Member of the Jammu and Kashmir Legislative Assembly
- In office 1977–1987
- Preceded by: Abdul Razak Mir
- Succeeded by: Abdul Razak Mir
- Constituency: Kulgam

Personal details
- Party: Jammu & Kashmir National Conference

= Ghulam Nabi Dar =

Indian politician and former MLA

Ghulam Nabi Dar was an Indian politician and advocate. He was a member of Jammu & Kashmir National Conference (JKNC) and served two terms as the Member of Legislative Assembly from Kulgam constituency in 1977 and 1983.

== Personal life ==
According to his son, Imran Nabi, Dar survived many assassination attempts. Consequently, he moved to Srinagar in 1990's. He was once kidnapped by militants and was later released after negotiations.

== Political career ==
Dar contested his first election in 1977 from the Kulgam constituency, representing Jammu & Kashmir National Conference.

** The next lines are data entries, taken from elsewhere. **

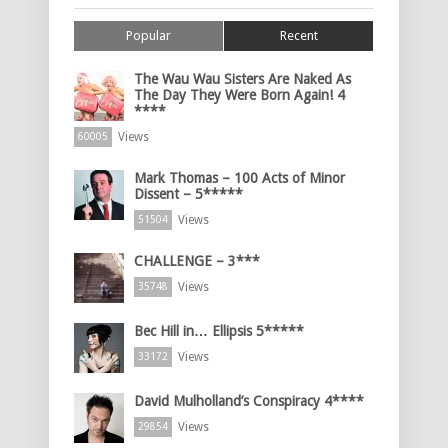
Popular
Recent
The Wau Wau Sisters Are Naked As
The Day They Were Born Again! 4
****
Views
60005
Mark Thomas – 100 Acts of Minor
Dissent – 5*****
Views
51504
CHALLENGE – 3***
Views
35748
Bec Hill in… Ellipsis 5*****
Views
33172
David Mulholland’s Conspiracy 4****
Views
29854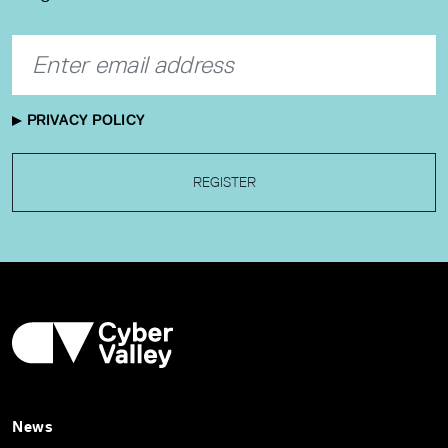
PRIVACY POLICY
REGISTER
News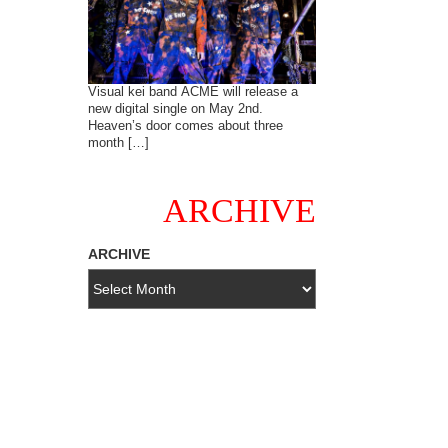
Visual kei band ACME will release a
new digital single on May 2nd.
Heaven’s door comes about three
month […]
ARCHIVE
ARCHIVE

He won the election with 2430 votes against Abdul Razak Mir. In the 1983 Jammu and Kashmir Legislative Assembly election, he again won against Sheikh Ghulam Hassan by 2880 votes. However, in 1987 Jammu and Kashmir Legislative Assembly election, he lost by 3576 against Abdul Razak Mir.

== Death ==
During an NC procession on 8 July 2006 in Kulgam, militants hurled a hand grenade onto the road. Dar was injured in the attack and was shifted to SMHS hospital, where he later succumbed to his injuries. The police alleged that Reyaz Ahmed lone, a Hizbul Mujahideen militant, was behind the attack and he was killed in a subsequent encounter in Anantnag.